Reputation: 81
I've created a HDInsight cluster with Apache Spark using Script Actions as described in Install and use Spark 1.0 on HDInsight Hadoop clusters:
You can install Spark on any type of cluster in Hadoop on HDInsight using Script Action cluster customization. Script action lets you run scripts to customize a cluster, only when the cluster is being created. For more information, see Customize HDInsight cluster using script action.
I have ran a basic Python (word count sample) script that worked, but when I start a Python script that uses NumPy
I get this importer error: 'No module named numpy'
raised on the nodes.
Why can't I import the package since NumPy was (supposed to be) installed out-of-the-box on a HDInsight cluster? Is there a way to install NumPy on the nodes? HDInsight doesn't allow you any access to the nodes.
Upvotes: 1
Views: 1464
Reputation: 671
You can use custom script as mentioned in the answers, however the below command worked for me in Hbase - Hdinsight Cluster. (It should work in Hadoop - Hdinsight Cluster as well.)

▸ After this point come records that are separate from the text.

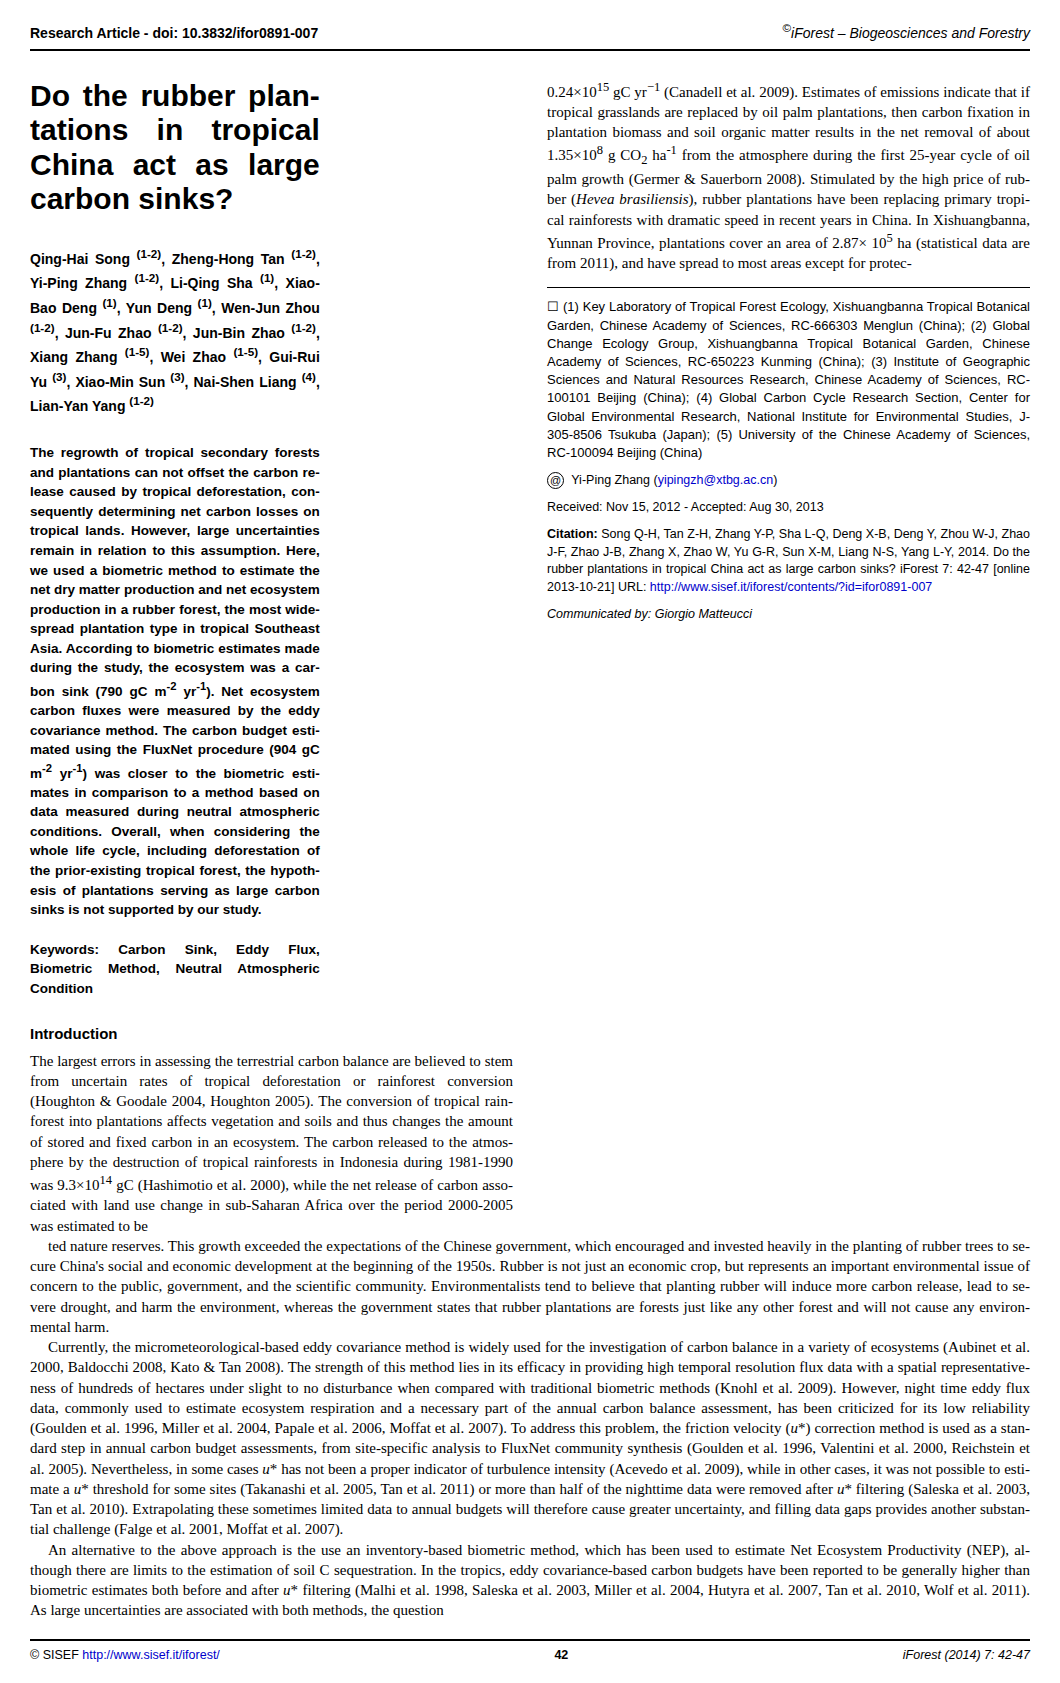Research Article - doi: 10.3832/ifor0891-007
©iForest – Biogeosciences and Forestry
Do the rubber plantations in tropical China act as large carbon sinks?
Qing-Hai Song (1-2), Zheng-Hong Tan (1-2), Yi-Ping Zhang (1-2), Li-Qing Sha (1), Xiao-Bao Deng (1), Yun Deng (1), Wen-Jun Zhou (1-2), Jun-Fu Zhao (1-2), Jun-Bin Zhao (1-2), Xiang Zhang (1-5), Wei Zhao (1-5), Gui-Rui Yu (3), Xiao-Min Sun (3), Nai-Shen Liang (4), Lian-Yan Yang (1-2)
The regrowth of tropical secondary forests and plantations can not offset the carbon release caused by tropical deforestation, consequently determining net carbon losses on tropical lands. However, large uncertainties remain in relation to this assumption. Here, we used a biometric method to estimate the net dry matter production and net ecosystem production in a rubber forest, the most widespread plantation type in tropical Southeast Asia. According to biometric estimates made during the study, the ecosystem was a carbon sink (790 gC m-2 yr-1). Net ecosystem carbon fluxes were measured by the eddy covariance method. The carbon budget estimated using the FluxNet procedure (904 gC m-2 yr-1) was closer to the biometric estimates in comparison to a method based on data measured during neutral atmospheric conditions. Overall, when considering the whole life cycle, including deforestation of the prior-existing tropical forest, the hypothesis of plantations serving as large carbon sinks is not supported by our study.
Keywords: Carbon Sink, Eddy Flux, Biometric Method, Neutral Atmospheric Condition
Introduction
The largest errors in assessing the terrestrial carbon balance are believed to stem from uncertain rates of tropical deforestation or rainforest conversion (Houghton & Goodale 2004, Houghton 2005). The conversion of tropical rainforest into plantations affects vegetation and soils and thus changes the amount of stored and fixed carbon in an ecosystem. The carbon released to the atmosphere by the destruction of tropical rainforests in Indonesia during 1981-1990 was 9.3×1014 gC (Hashimotio et al. 2000), while the net release of carbon associated with land use change in sub-Saharan Africa over the period 2000-2005 was estimated to be
0.24×1015 gC yr−1 (Canadell et al. 2009). Estimates of emissions indicate that if tropical grasslands are replaced by oil palm plantations, then carbon fixation in plantation biomass and soil organic matter results in the net removal of about 1.35×108 g CO2 ha-1 from the atmosphere during the first 25-year cycle of oil palm growth (Germer & Sauerborn 2008). Stimulated by the high price of rubber (Hevea brasiliensis), rubber plantations have been replacing primary tropical rainforests with dramatic speed in recent years in China. In Xishuangbanna, Yunnan Province, plantations cover an area of 2.87× 105 ha (statistical data are from 2011), and have spread to most areas except for protec-
☐ (1) Key Laboratory of Tropical Forest Ecology, Xishuangbanna Tropical Botanical Garden, Chinese Academy of Sciences, RC-666303 Menglun (China); (2) Global Change Ecology Group, Xishuangbanna Tropical Botanical Garden, Chinese Academy of Sciences, RC-650223 Kunming (China); (3) Institute of Geographic Sciences and Natural Resources Research, Chinese Academy of Sciences, RC-100101 Beijing (China); (4) Global Carbon Cycle Research Section, Center for Global Environmental Research, National Institute for Environmental Studies, J-305-8506 Tsukuba (Japan); (5) University of the Chinese Academy of Sciences, RC-100094 Beijing (China)
@ Yi-Ping Zhang (yipingzh@xtbg.ac.cn)
Received: Nov 15, 2012 - Accepted: Aug 30, 2013
Citation: Song Q-H, Tan Z-H, Zhang Y-P, Sha L-Q, Deng X-B, Deng Y, Zhou W-J, Zhao J-F, Zhao J-B, Zhang X, Zhao W, Yu G-R, Sun X-M, Liang N-S, Yang L-Y, 2014. Do the rubber plantations in tropical China act as large carbon sinks? iForest 7: 42-47 [online 2013-10-21] URL: http://www.sisef.it/iforest/contents/?id=ifor0891-007
Communicated by: Giorgio Matteucci
ted nature reserves. This growth exceeded the expectations of the Chinese government, which encouraged and invested heavily in the planting of rubber trees to secure China's social and economic development at the beginning of the 1950s. Rubber is not just an economic crop, but represents an important environmental issue of concern to the public, government, and the scientific community. Environmentalists tend to believe that planting rubber will induce more carbon release, lead to severe drought, and harm the environment, whereas the government states that rubber plantations are forests just like any other forest and will not cause any environmental harm.
Currently, the micrometeorological-based eddy covariance method is widely used for the investigation of carbon balance in a variety of ecosystems (Aubinet et al. 2000, Baldocchi 2008, Kato & Tan 2008). The strength of this method lies in its efficacy in providing high temporal resolution flux data with a spatial representativeness of hundreds of hectares under slight to no disturbance when compared with traditional biometric methods (Knohl et al. 2009). However, night time eddy flux data, commonly used to estimate ecosystem respiration and a necessary part of the annual carbon balance assessment, has been criticized for its low reliability (Goulden et al. 1996, Miller et al. 2004, Papale et al. 2006, Moffat et al. 2007). To address this problem, the friction velocity (u*) correction method is used as a standard step in annual carbon budget assessments, from site-specific analysis to FluxNet community synthesis (Goulden et al. 1996, Valentini et al. 2000, Reichstein et al. 2005). Nevertheless, in some cases u* has not been a proper indicator of turbulence intensity (Acevedo et al. 2009), while in other cases, it was not possible to estimate a u* threshold for some sites (Takanashi et al. 2005, Tan et al. 2011) or more than half of the nighttime data were removed after u* filtering (Saleska et al. 2003, Tan et al. 2010). Extrapolating these sometimes limited data to annual budgets will therefore cause greater uncertainty, and filling data gaps provides another substantial challenge (Falge et al. 2001, Moffat et al. 2007).
An alternative to the above approach is the use an inventory-based biometric method, which has been used to estimate Net Ecosystem Productivity (NEP), although there are limits to the estimation of soil C sequestration. In the tropics, eddy covariance-based carbon budgets have been reported to be generally higher than biometric estimates both before and after u* filtering (Malhi et al. 1998, Saleska et al. 2003, Miller et al. 2004, Hutyra et al. 2007, Tan et al. 2010, Wolf et al. 2011). As large uncertainties are associated with both methods, the question
© SISEF http://www.sisef.it/iforest/
42
iForest (2014) 7: 42-47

sudo apt-get install python-numpy
Upvotes: 1
Reputation: 4455
You can use Script Actions to apply custom packages to all the data nodes in an HDInsight cluster. The docs are at http://acom-sandbox.azurewebsites.net/en-us/documentation/articles/hdinsight-hadoop-customize-cluster/
Roughly speaking what you want to do is create your cluster in PowerShell and include something like:
$config = Add-AzureHDInsightScriptAction -Config $config –Name MyScriptActionName –Uri http://uri.to/scriptaction.ps1 –Parameters MyScriptActionParameter -ClusterRoleCollection HeadNode,DataNode
The script at http://uri.to/scriptaction.ps1 can easily be stored on blob storage, and is run on the node types specified. That's script you would use to install any custom python (or other) packages.
Upvotes: 3